Of wij ook sigaretten voor hen hadden?
Het was zaterdagnacht, zondag eigenlijk. We hadden zonet gespeeld in café De Kater, tijdens de bluesroute Wageningen, en waren onze spullen aan het pakken.

Het meisje dat het vroeg keek vrolijk. Lang, krullen, een bijdehante lach. Ze waren met z’n tweeën. Het andere meisje stond er wat ongemakkelijk bij, die vond het waarschijnlijk heel stom dat haar vriendin maar zo bij die muzikanten om sigaretten ging vragen.
Studenten, denk ik.
Ik begreep de vraag eerst niet helemaal. Gewoon sigaretten? Joints? Wat bedoelde ze?
“Nee, gewoon een sigaret”, zei ze. “Wij hebben ze op en geen zin om een heel nieuw pakje te kopen.”
Geen geld waarschijnlijk ook, dacht ik.
“En jullie zijn rockers. Dus ik dacht, jullie hebben vast wel sigaretten”, lachte ze.

Grappig. Ze noemde ons rockers. Maar dat moest ik iets ontkrachten.
“Wij roken niet. En we drinken heel weinig.”
“Als we moeten spelen tenminste”, voegde ik er gelijk aan toe.
“En we gebruiken al helemaal geen coke of speed”, lachte ik ook nog.
“Eigenlijk zijn wij maar saaie, truttige rockers.”

Gerrit was er inmiddels ook bijgekomen. Een Cola Light in de hand. Nee, hij had ook geen sigaretten. “Best wel saai zijn we eigenlijk, ja”, grinnikte hij.

Het meisje viel stil. Heel even maar.
“Maar wij vonden jullie wel heel erg leuk.” Ze bedoelde onze muziek.
“We stonden achterin, maar hebben genoten”, ging ze verder.
Dat vonden wij fijn om te horen. Hoewel ik me afvroeg of ze het meende of uit beleefdheid zei.
“Jullie houden er trouwens wel heel erg vroeg mee op”, zei ze ineens.

Wij keken elkaar aan en vervolgens op de klok. 01.30 uur.
“Nou, het is al half twee. We moeten inpakken, naar huis rijden. Dat wordt wel half vier.”
“Toch is het vroeg”, herhaalde ze.
“Maar wij zijn al op tijd begonnen, hebben 2,5 uur gespeeld. Dan had je iets eerder moeten komen”, vonden wij.
“En trouwens voor ons is het best laat, wij worden al aardig oud”, dachten we nog een soort van grappig te zijn.
“Dat klopt”, beaamde ze. Hetgeen ze niet nou ook weer niet persé had hoeven doen.

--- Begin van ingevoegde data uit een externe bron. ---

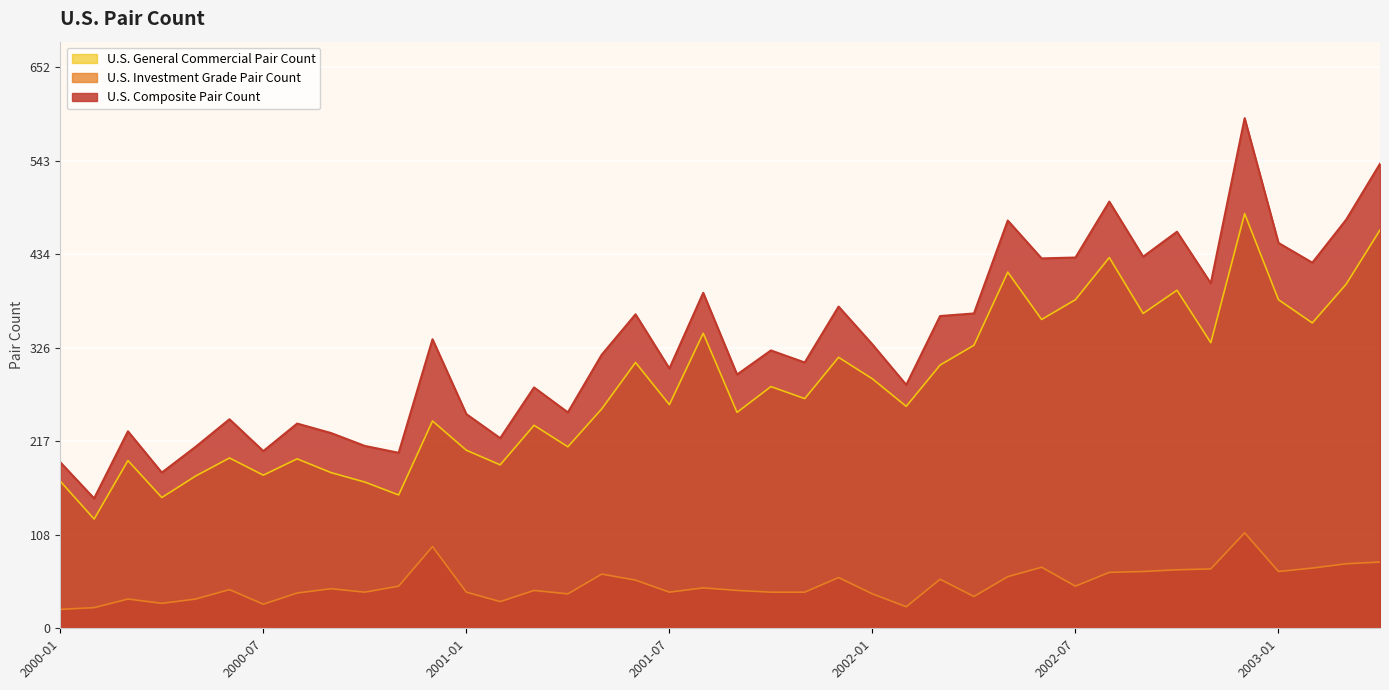

What is the difference between the U.S. Investment Grade Pair Count values at 2000-09 and 2000-02?

22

Het meisje lachte nog eens. “Nou, toch heel erg bedankt!” En ze liep weg, gevolgd door haar nog altijd verlegen kijkende vriendin. Op zoek naar mensen die wél roken, waarschijnlijk.

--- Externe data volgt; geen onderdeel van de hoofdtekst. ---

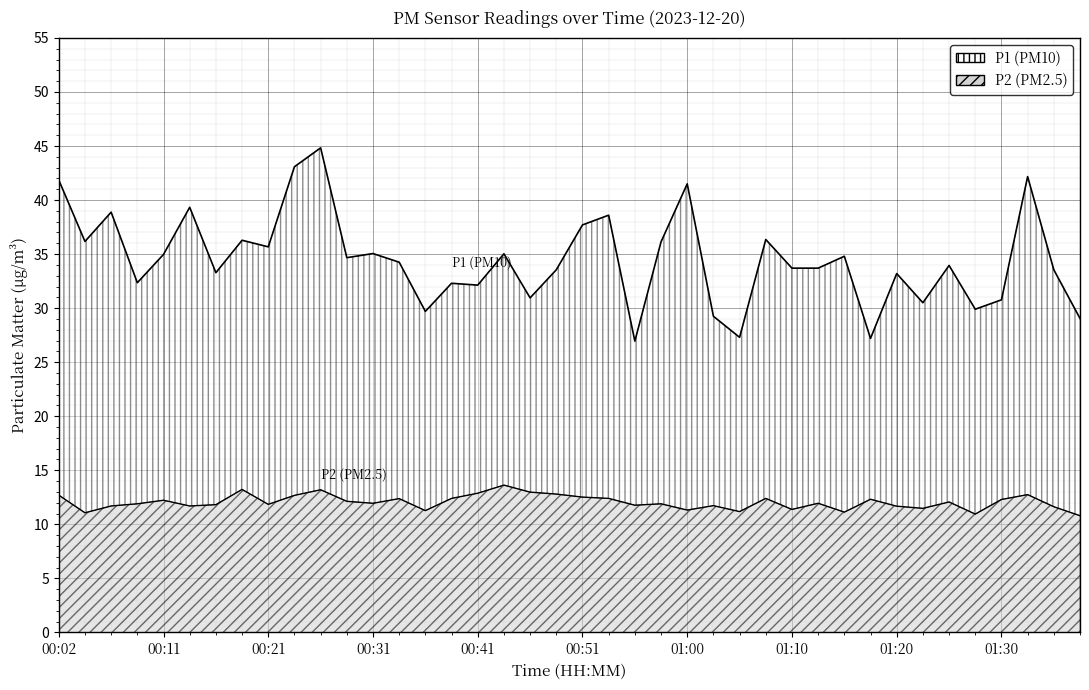

Which series has the largest total across all categories?

P1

Gerrit en ik grinnikten nog eens en gingen ook verder met waar we mee bezig waren. We haalden vervolgens onze auto’s op, die een paar minuten lopen van de Wageningse Markt stonden, en aten daarna met z’n allen nog een broodje dat de eigenaar van De Kater voor ons had gemaakt.
Of we er nog wat bij wilden drinken?
“Doe maar een glaasje water”, zei ik.
In de auto terug nam ik nog een appel.
Precies om half vier was ik thuis. Ik sloop naar boven en kroop in bed. Dicht tegen mijn vrouw aan. Zoals ik dat al ruim 25 jaar doe.
“Was het leuk?”, vroeg ze nog.
“Beetje saai”, glimlachte ik. “Maar wel heel lekker gespeeld.”
En de volgende ochtend geen last van De Kater.